Maître Zacharius — 5 karakter
Aubert Thün
Le seul apprenti de Maître Zacharius, il est le symbole d'une posture ferme et rationnelle. Il est le seul ouvrier talentueux à qui Zacharius a pu confier, jusqu'à ce jour, son intimité et tous les secrets complexes de son atelier. Cependant, son maître ne lui a jamais vraiment accordé la valeur d'un être humain ; la raison pour laquelle Aubert endure tous ces tourments dans l'atelier de son maître est son héroïque loyauté envers la belle Gérande, qu'il adore en secret. À travers toute cette folie, il représente le bon sens, s'efforçant d'expliquer les faits par l'usure des rouages et la logique plutôt que par des obsessions surnaturelles.
Gérande
La fille de dix-huit ans de Maître Zacharius. Ayant grandi sans mère, elle a passé sa jeunesse dans l'atelier délabré, veillant sur la santé de son vieux père et s'attachant aux valeurs divines.
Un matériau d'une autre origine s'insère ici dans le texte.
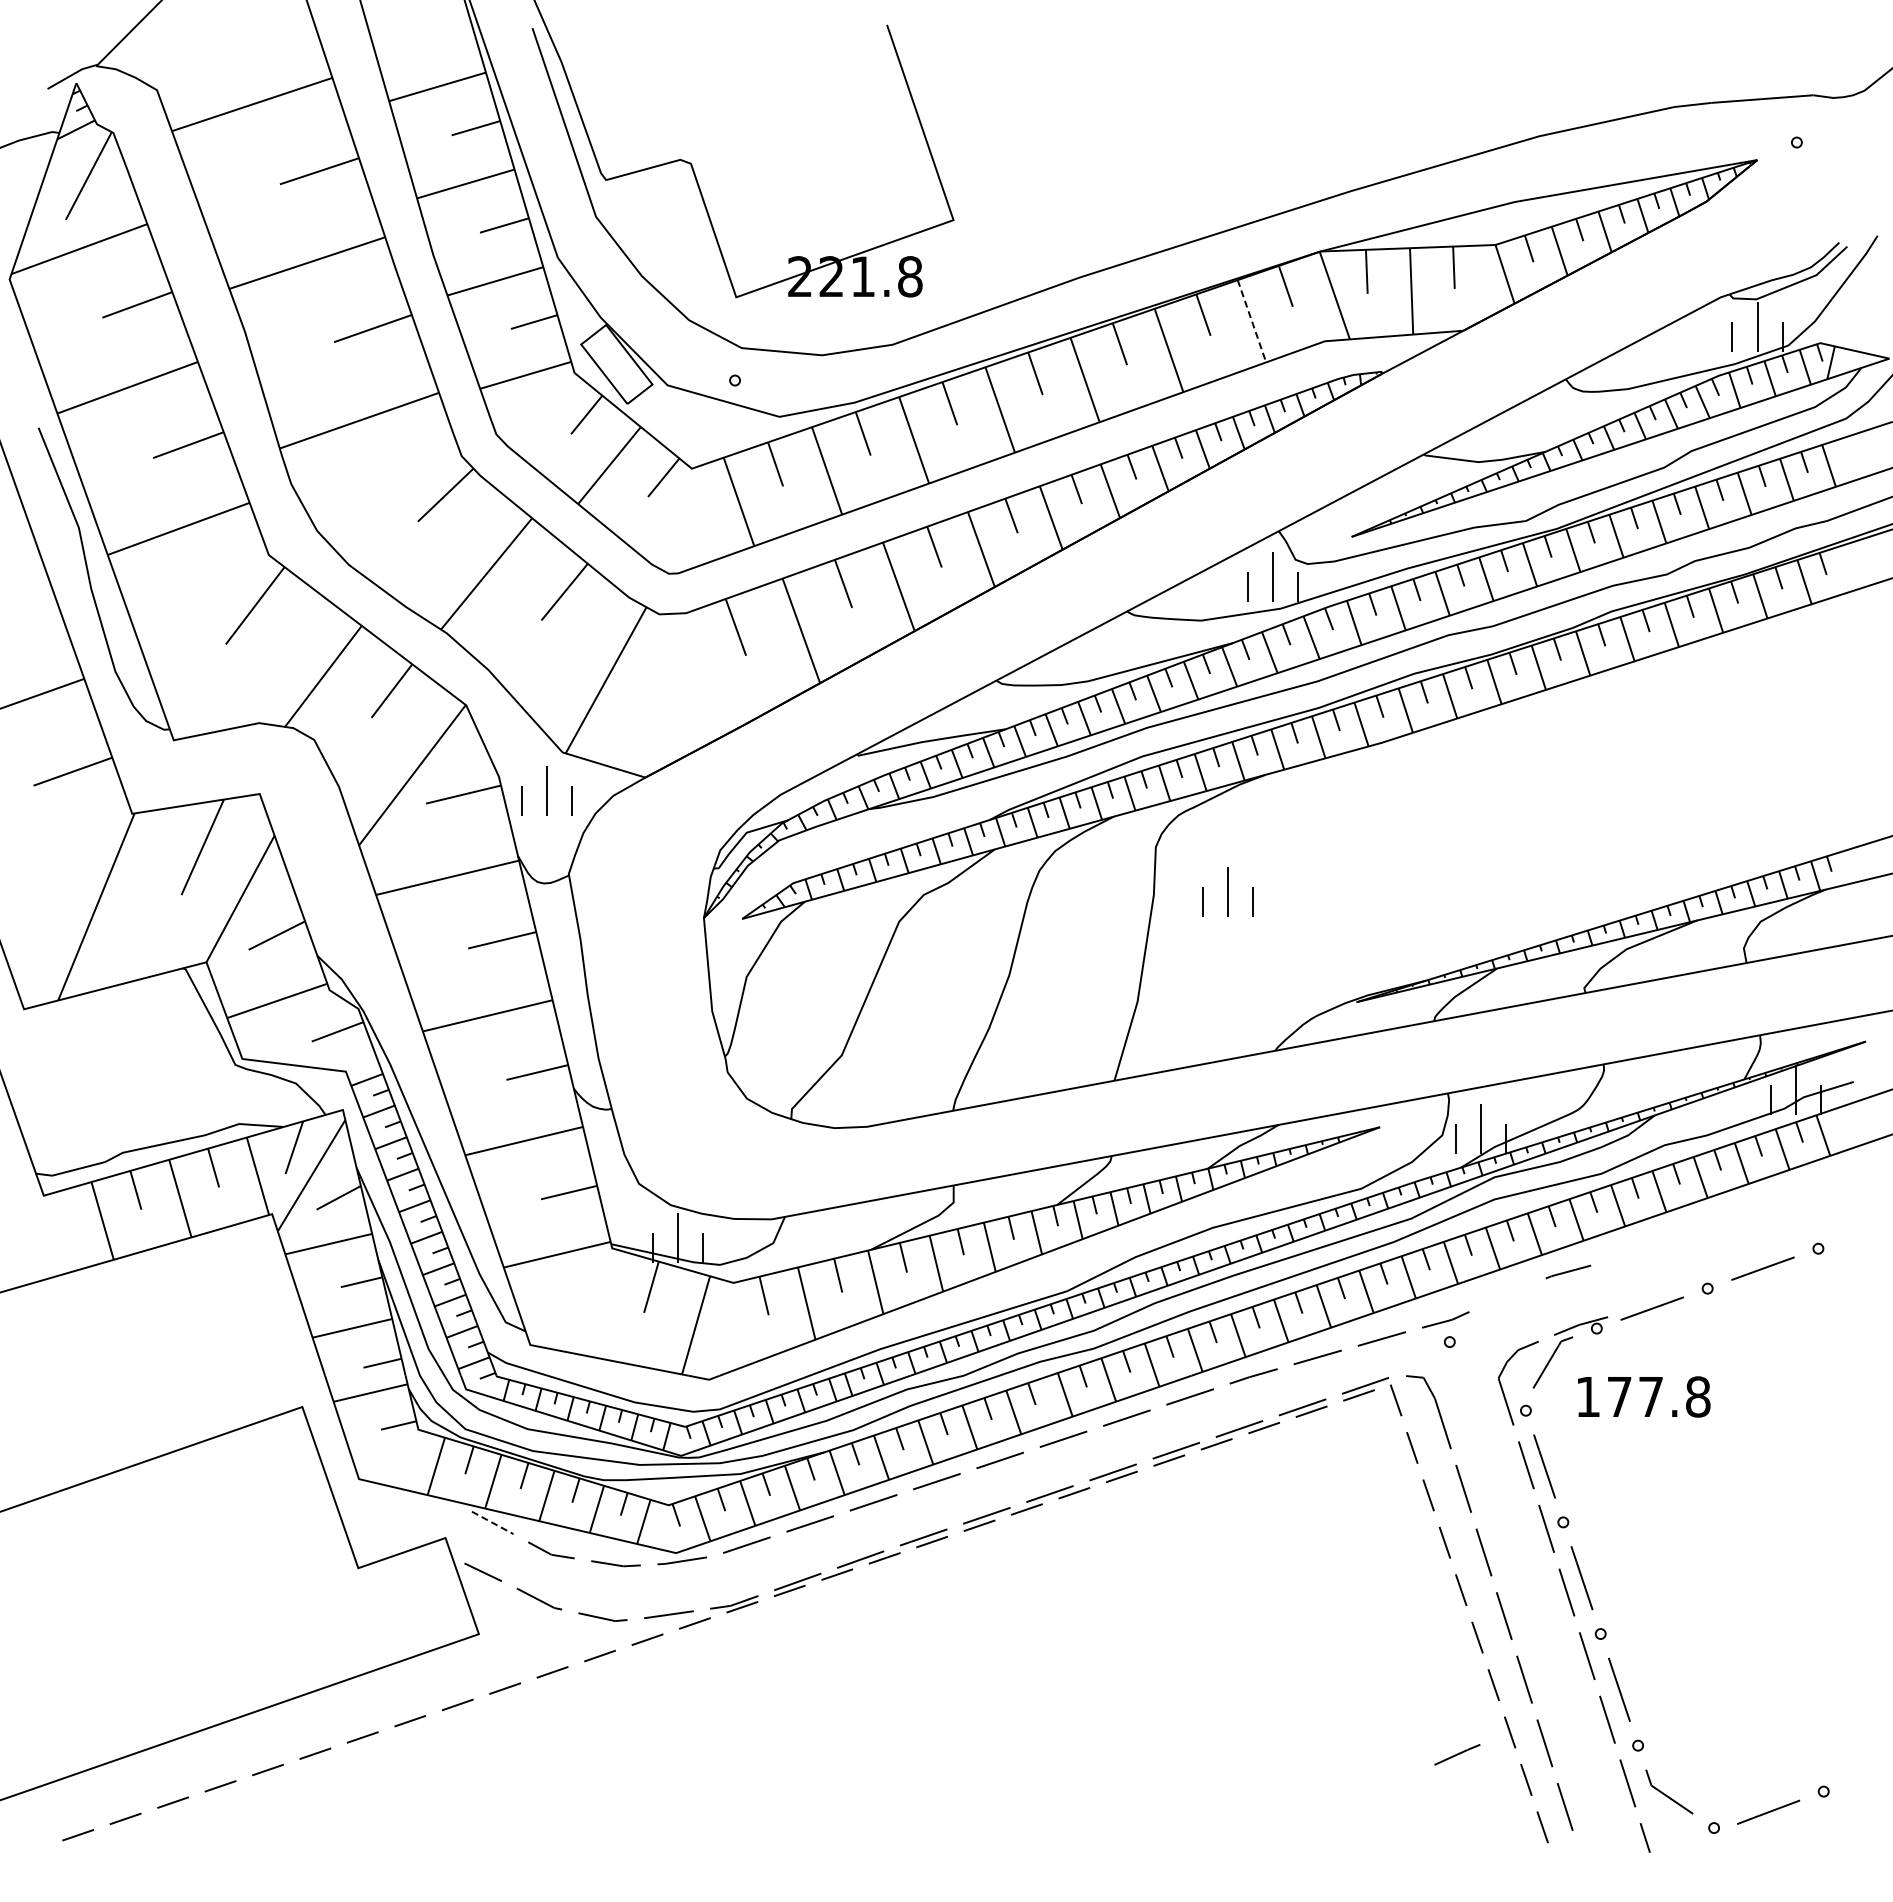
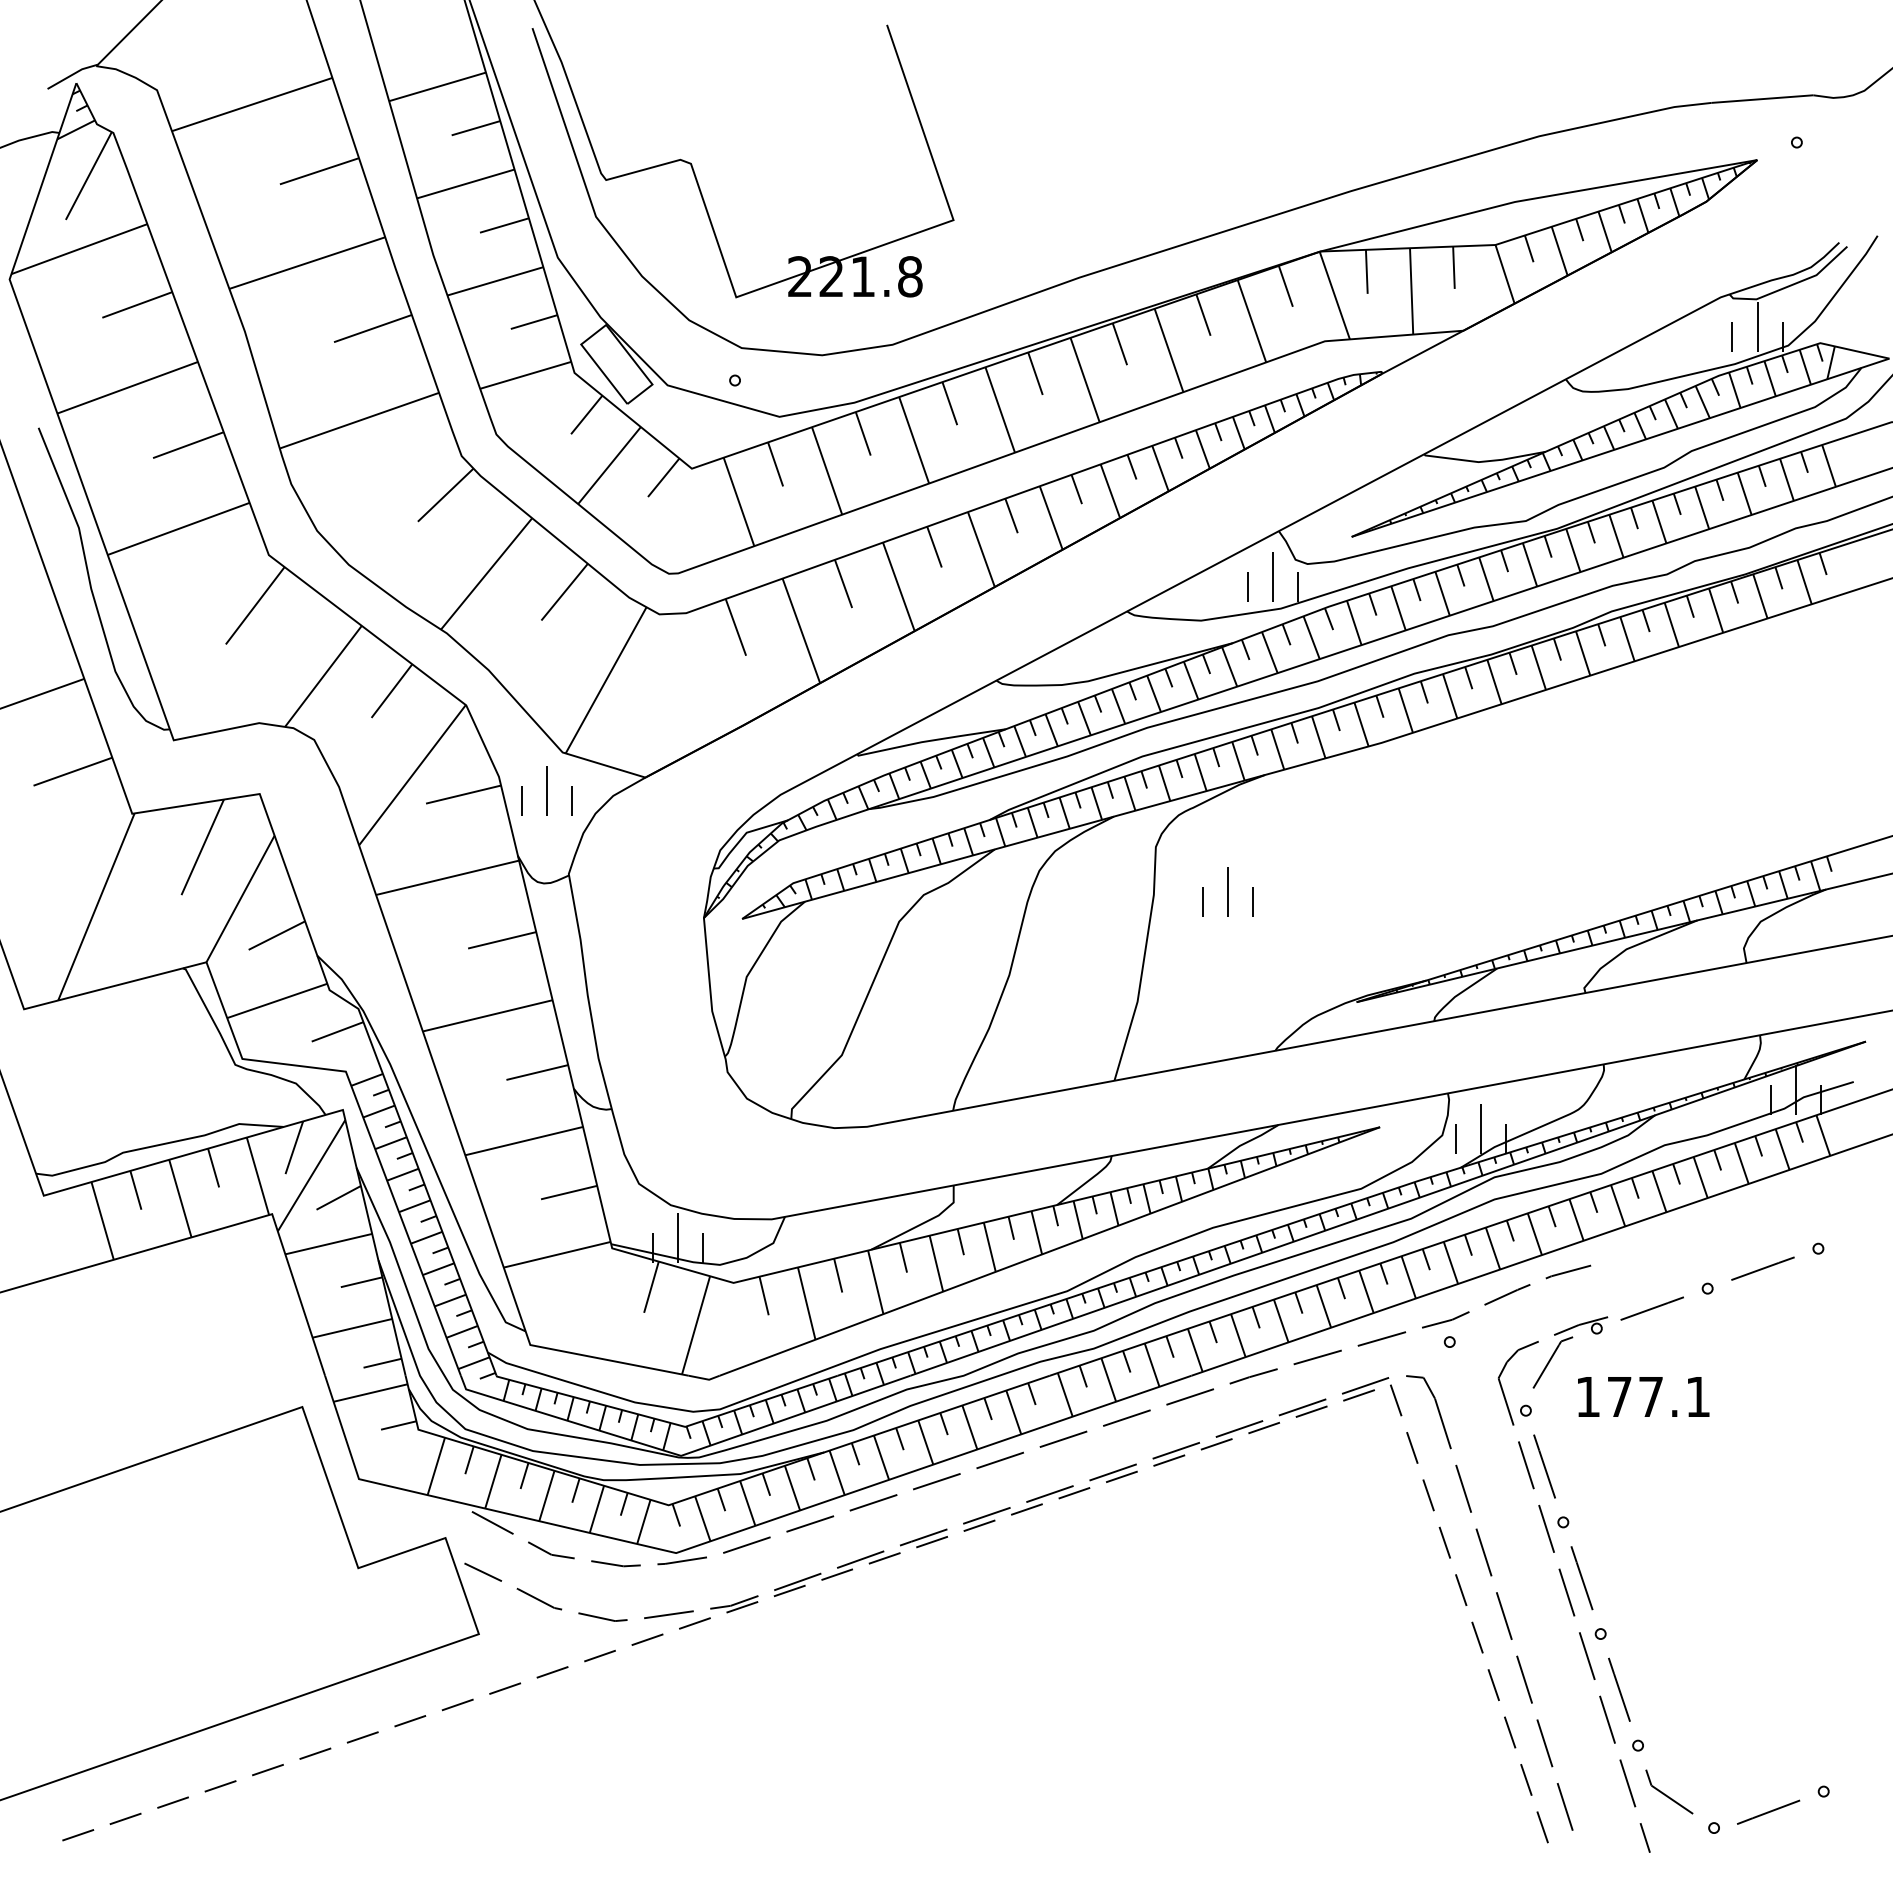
line at (1251, 321): dashed -> solid
text at (1698, 1396): 177.8 -> 177.1
line at (492, 1522): dashed -> solid
line at (1457, 1754) position: (1457, 1754) -> (1507, 1294)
Par son caractère pur et dévoué, elle est le centre de la grande loyauté d'Aubert. Dans la progression sombre du roman, elle est représentée comme le visage lumineux de la foi catholique, de la pureté et de l'amour. Elle tente d'arracher son père à son enfer spirituel en lui restant pathologiquement fidèle quoi qu'il arrive, mais finit par devenir la victime impitoyable et tragique des exigences démoniaques.
Scholastique
La vieille servante aux cheveux gris de Maître Zacharius. En plus de l'affection maternelle qu'elle porte à Gérande, elle apporte toute la dynamique bavarde de la rue et du foyer. Sa foi en son maître est absolue, mais elle entend les accusations de « sorcellerie » qui émergent en ville. Bien que superstitieuse, elle tente toutes les prières qu'elle peut invoquer pour protéger le foyer en se réfugiant sous l'autorité divine (l'église et les prières).
Le seigneur Pittonaccio
Une entité humanoïde mystérieuse, à l'apparence grotesque et étrange, qui représente le temps, la mort, voire le Diable lui-même. Il réside dans le château en tant que propriétaire de la dernière horloge fabriquée par Maître Zacharius (l'horloge du château d'Andernatt), qui comportait des automates en fer. Il vient à Genève et pose insidieusement comme condition que Gérande lui soit donnée. Il semble avoir pris possession de l'esprit du maître, dont il apporte l'arrêt de mort, en « transformant le temps de la fin en horloges qui sont le chiffre de la vie ». Il est un démon symbolique qui déchire la frontière entre la vie et la mort, Dieu et le diable.
Maître Zacharius
Il est le plus grand et le plus célèbre horloger que Genève ait jamais connu. Ce génie philosophique, qui a transformé la science de l'horlogerie en une religion et lui-même en le dieu parfait de cette religion, a inventé l'« échappement ». Il tombe dans la plus grande crise physique et psychologique de sa vie lorsque les horloges qu'il a conçues et vendues commencent soudainement à s'arrêter les unes après les autres. Il a la conviction absolue que sa propre force vitale et son âme sont emprisonnées dans la flexibilité des ressorts qu'il a créés. Son désir de vivre devient si égoïste que, cédant à son arrogance, il sacrifie sa fille et même sa foi religieuse à une personne qui est le symbole d'un démon ou d'une malédiction. À la fin, il échoue à sauver son âme, piégée dans un château infernal, et devient la victime du dépassement de ses propres limites scientifiques et du défi lancé à Dieu.